Ce texte dispose, en ses alinéas 1 à 3 :
« Lorsque l’exécution provisoire est de droit ou a été ordonnée, le premier président ou, dès qu’il est saisi, le conseiller de la mise en état peut, en cas d’appel, décider, à la demande de l’intimé et après avoir recueilli les observations des parties, la radiation du rôle de l’affaire lorsque l’appelant ne justifie pas avoir exécuté la décision frappée d’appel ou avoir procédé à la consignation autorisée dans les conditions prévues à l’article 521, à moins qu’il lui apparaisse que l’exécution serait de nature à entraîner des conséquences manifestement excessives ou que l’appelant est dans l’impossibilité d’exécuter la décision.
La demande de l’intimé doit, à peine d’irrecevabilité prononcée d’office, être présentée avant l’expiration des délais prescrits aux articles 906-2, 909, 910 et 911.
La décision de radiation est notifiée par le greffe aux parties ainsi qu’à leurs représentants par lettre simple. Elle est une mesure d’administration judiciaire. »

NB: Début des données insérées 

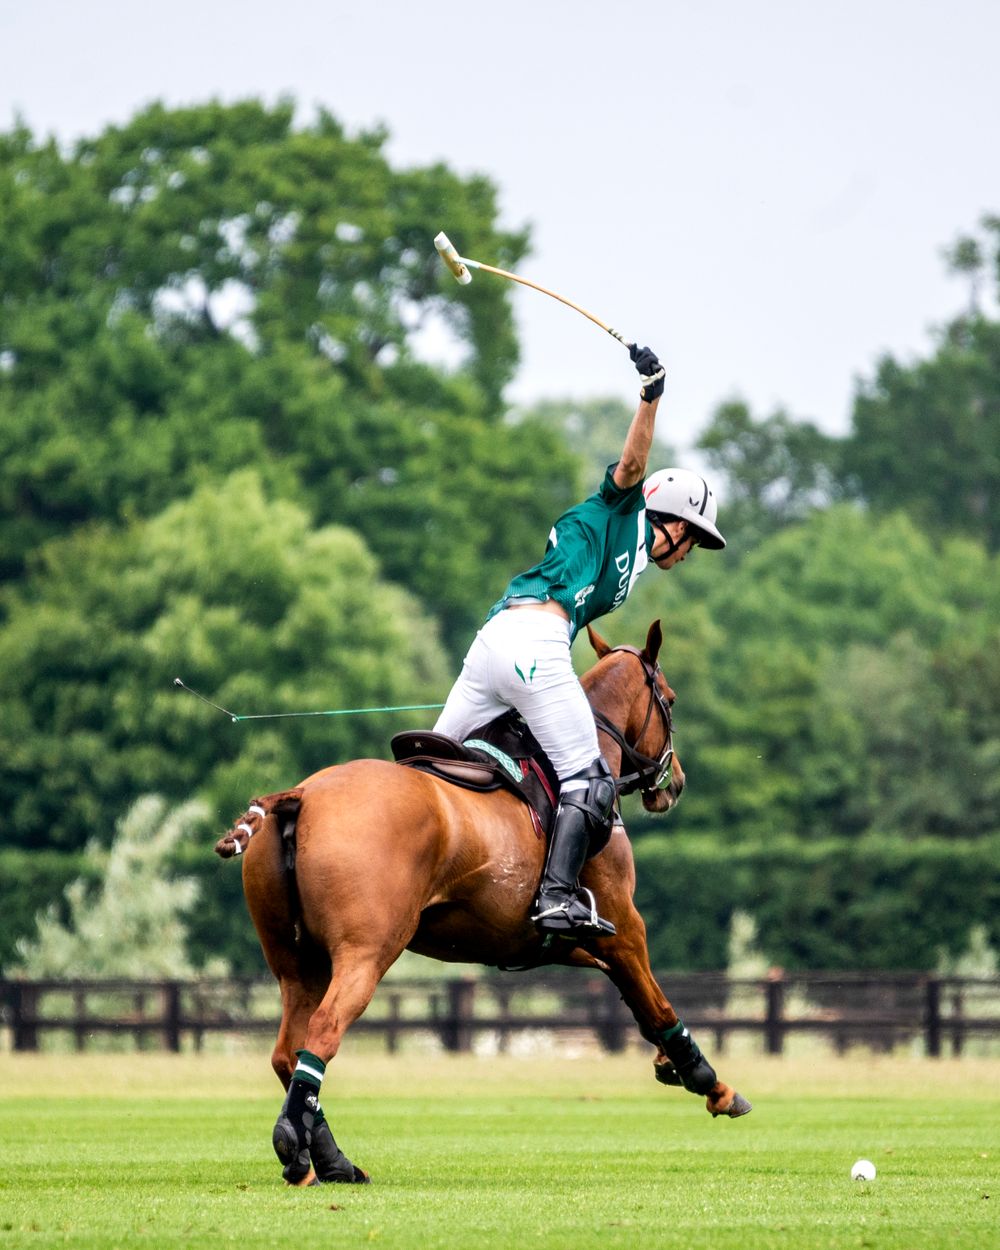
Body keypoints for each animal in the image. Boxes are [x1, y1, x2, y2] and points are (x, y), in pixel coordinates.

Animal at [215, 619, 751, 1185]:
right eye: (669, 699)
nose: (675, 783)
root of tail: (299, 795)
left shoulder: (562, 941)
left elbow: (634, 996)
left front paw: (667, 1063)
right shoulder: (625, 927)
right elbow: (659, 1002)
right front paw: (709, 1081)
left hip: (298, 965)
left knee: (285, 1051)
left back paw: (326, 1158)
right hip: (365, 953)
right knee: (320, 1036)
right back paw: (302, 1151)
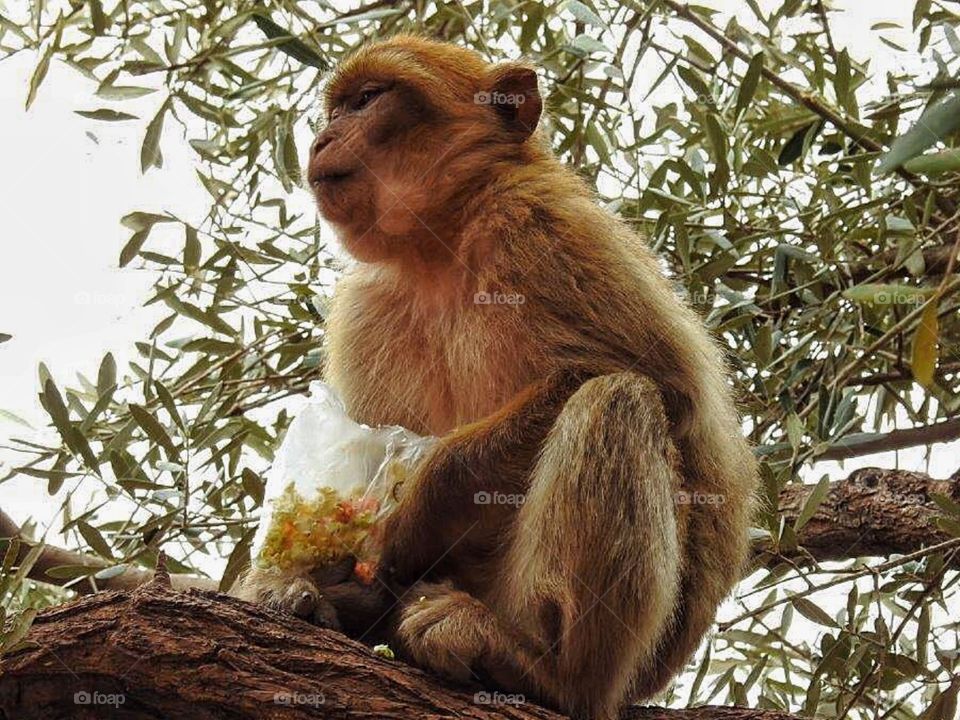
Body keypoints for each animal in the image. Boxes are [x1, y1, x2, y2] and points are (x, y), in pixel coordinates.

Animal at [233, 35, 757, 720]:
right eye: (335, 109)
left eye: (367, 100)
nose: (321, 140)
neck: (441, 246)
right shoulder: (368, 306)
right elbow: (366, 438)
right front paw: (306, 580)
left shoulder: (542, 224)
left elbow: (662, 381)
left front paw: (413, 514)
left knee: (618, 400)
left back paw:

Les conséquences manifestement excessives s’apprécient au regard de la situation concrète et actuelle des parties, notamment de la faculté du débiteur à supporter la condamnation sans dommage irréversible et de celle du créancier à assumer le risque d’une éventuelle restitution.
En l’espèce, l’intimée a formulé sa demande de radiation pour la première fois dans ses dernières conclusions d’incident déposées le 24 juin 2025, soit après l’expiration le lundi 26 mai 2025 du délai de trois mois prescrit à l’article 909 du code de procédure civile et prorogé dans les conditions de l’article 642 du même code, ce délai n’ayant aucunement été suspendu par ses conclusions d’incident antérieures qui ne tendaient pas à la radiation et ne visaient nullement l’article 524 du code de procédure civile, que ce soit celles présentées initialement au président de la chambre, ce par erreur puisque l’affaire n’avait pas été orientée selon la procédure à bref délai mais devant le conseiller de la mise en état, ou celles adressées secondairement à ce dernier.
Elle ne peut, dès lors, qu’être déboutée de sa demande d’irrecevabilité de l’appel, d’une part, et déclarée irrecevable en sa demande de radiation qui est tardive, d’autre part.
Partie perdante, elle supportera les dépens de l’incident et, en considération de l’équité et de la situation respective des parties, sera tenue de verser à l’appelant la somme de 800 euros au titre des frais non compris dans les dépens exposés dans le cadre de l’incident en application de l’article 700 1° du code de procédure civile, sans pouvoir bénéficier du même texte.
Par ces motifs,
Déboutons la SCI Alol-Am de sa demande d’irrecevabilité de l’appel.
La déclarons irrecevable en sa demande de radiation.
Condamnons la SCI Alol-Am à payer à M. [J] la somme de 800 (huit cents) euros en application de l’article 700 1° du code de procédure civile et la déboutons de sa demande au même titre.
La condamnons aux dépens de l’incident.